CONSIGNE:
Prolongez le récit des noces de Cécile et de Valérien en reprenant juste après sa dernière phrase.

TEXTE D'ÉTUDE:
......
On arrive enfin au palais des Valerii. Sous le portique orné de blanches tentures sur lesquelles ressortent en festons des guirlandes de fleurs et de verdure, Valérien attendait Cécile. Selon la coutume des aïeux, l'époux préludait par cette interrogation : "Qui es-tu ?" disait-il. L'épouse répondait : "Là où tu seras Caïus, je serai Caïa". L'allusion était plus vive encore au mariage d'une fille des Caecilii ; car cette formule était aussi un souvenir de Caïa Caecilia, vénérée par les Romains comme le type de la femme vouée aux soins du ménage. Mais la Cécile chrétienne trouvait un modèle plus accompli encore dans le portrait que l'Esprit-Saint a tracé de la femme forte, et bientôt Valérien connaîtrait la vérité de cet oracle divin qui devait s'accomplir dans son épouse : "La force et la grâce sont sa parure, et elle sourira à sa dernière heure. Sa bouche s'est ouverte pour donner les leçons de la sagesse, et la loi de miséricorde est sur ses lèvres. Son époux s'est levé, et il l'a comblée de louanges." (Proverb., XXXI.)
Cécile franchit le seuil de la maison. Le respect de Valérien pour son épouse fit sans doute qu'on lui épargna, en sa qualité de chrétienne, les rites superstitieux dont les Romains accompagnaient le moment où l'épouse entrait sous le toit conjugal. Ces rites ne tenaient en rien à la célébration du mariage qui avait eu lieu dans la demeure de l'épouse et sous les yeux des parents. Les usages qui s'accomplissaient ensuite avaient plus de convenance. On présentait de l'eau à l'épouse, en signe de la pureté dont elle devait être ornée ; on lui remettait une clef, symbole de l'administration intérieure qui désormais lui était confiée ; enfin, elle s'asseyait un instant sur une toison de laine, qui lui rappelait les travaux domestiques auxquels elle devait se rendre familière.
Les époux passèrent ensuite dans le triclinium, où le souper des noces était servi. Durant le festin, on chanta l'épithalame qui célébrait l'union de Valérien et de Cécile, et un choeur de musiciens fit retentir la salle du son harmonieux des instruments. Au milieu de ces profanes concerts, Cécile chantait aussi, mais dans son coeur, et sa mélodie s'unissait à celle des anges. Elle redisait au Seigneur cette strophe du Psalmiste qu'elle adaptait à sa situation : " Que mon coeur et mes sens demeurent purs, ô mon Dieu ! que ma pudeur ne souffre pas d'atteinte !" (Psal. CXVIII.) La chrétienté qui chaque année redit ces paroles de la vierge, au jour de sa fête, en a gardé fidèle mémoire, et, pour honorer le sublime concert que Cécile exécutait avec les anges bien au delà des mélodies de la terre, elle l'a saluée pour jamais reine de l'harmonie.
Après le festin, des matrones guidèrent les pas tremblants de Cécile jusqu'aux portes de la chambre nuptiale, décorée dans tout le luxe romain, mais rendue plus imposante par le silence et le mystère. Valérien suivait les traces de la vierge.
......
DOCUMENTS SOURCES:
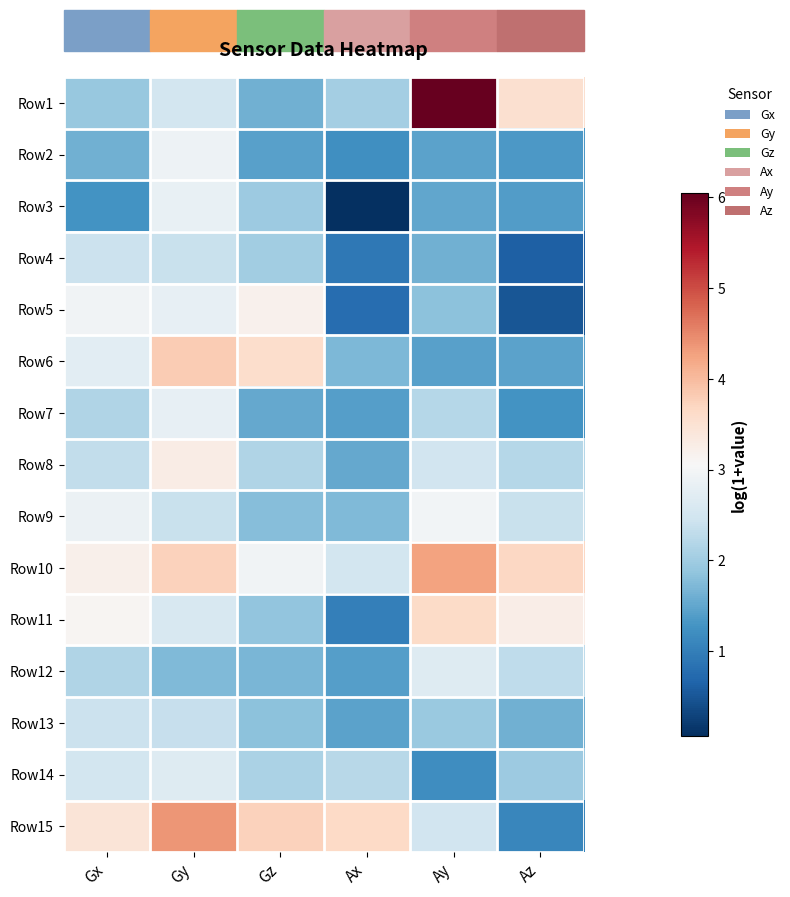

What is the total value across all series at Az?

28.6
......
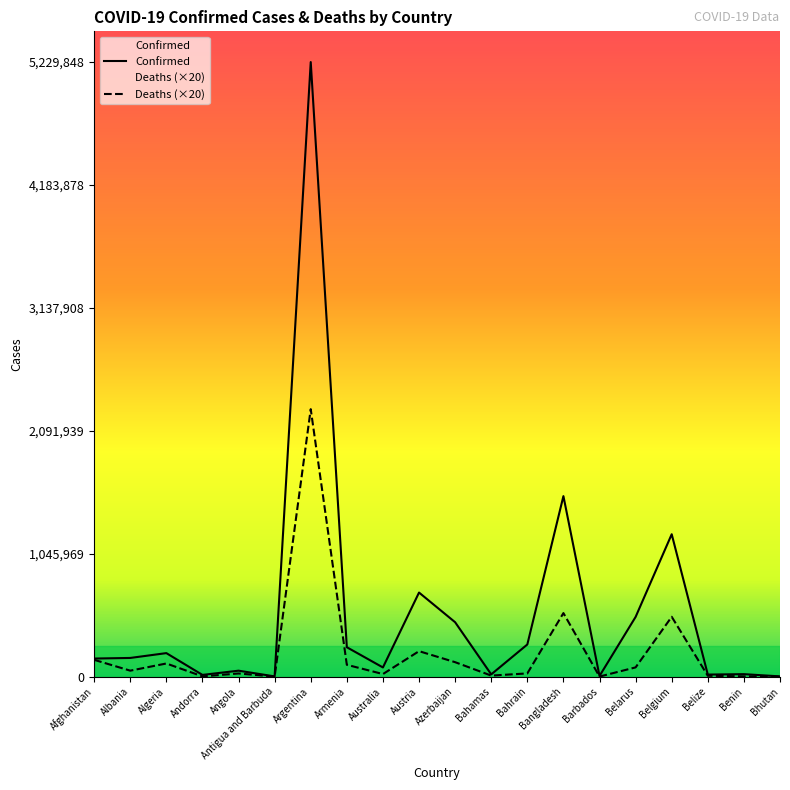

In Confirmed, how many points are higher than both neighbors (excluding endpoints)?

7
......
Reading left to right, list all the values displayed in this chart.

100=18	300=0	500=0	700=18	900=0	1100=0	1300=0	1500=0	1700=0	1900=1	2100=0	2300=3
......
RÉPONSE:
Quand ils furent seuls, tout à coup Cécile, remplie de la vertu d'en haut, adressa à son époux ces douces et naïves paroles : "Jeune et tendre ami, j'ai un secret à te confier ; mais jure-moi que tu sauras le respecter". Valérien jure avec ardeur qu'il gardera le secret de Cécile, et que rien au monde ne pourra forcer sa bouche à le révéler. — "Ecoute, reprend la vierge : j'ai pour ami un ange de Dieu qui veille sur mon corps avec sollicitude. S'il voit que, dans la moindre chose, tu oses agir avec moi par l'entraînement d'un amour sensuel, soudain sa fureur s'allumera contre toi, et, sous les coups de sa vengeance, tu succomberas dans la fleur de ta brillante jeunesse. Si, au contraire, il voit que tu m'aimes d'un coeur sincère et d'un amour sans tache, si tu gardes entière et inviolable ma virginité, il t'aimera comme il m'aime, et te prodiguera ses faveurs."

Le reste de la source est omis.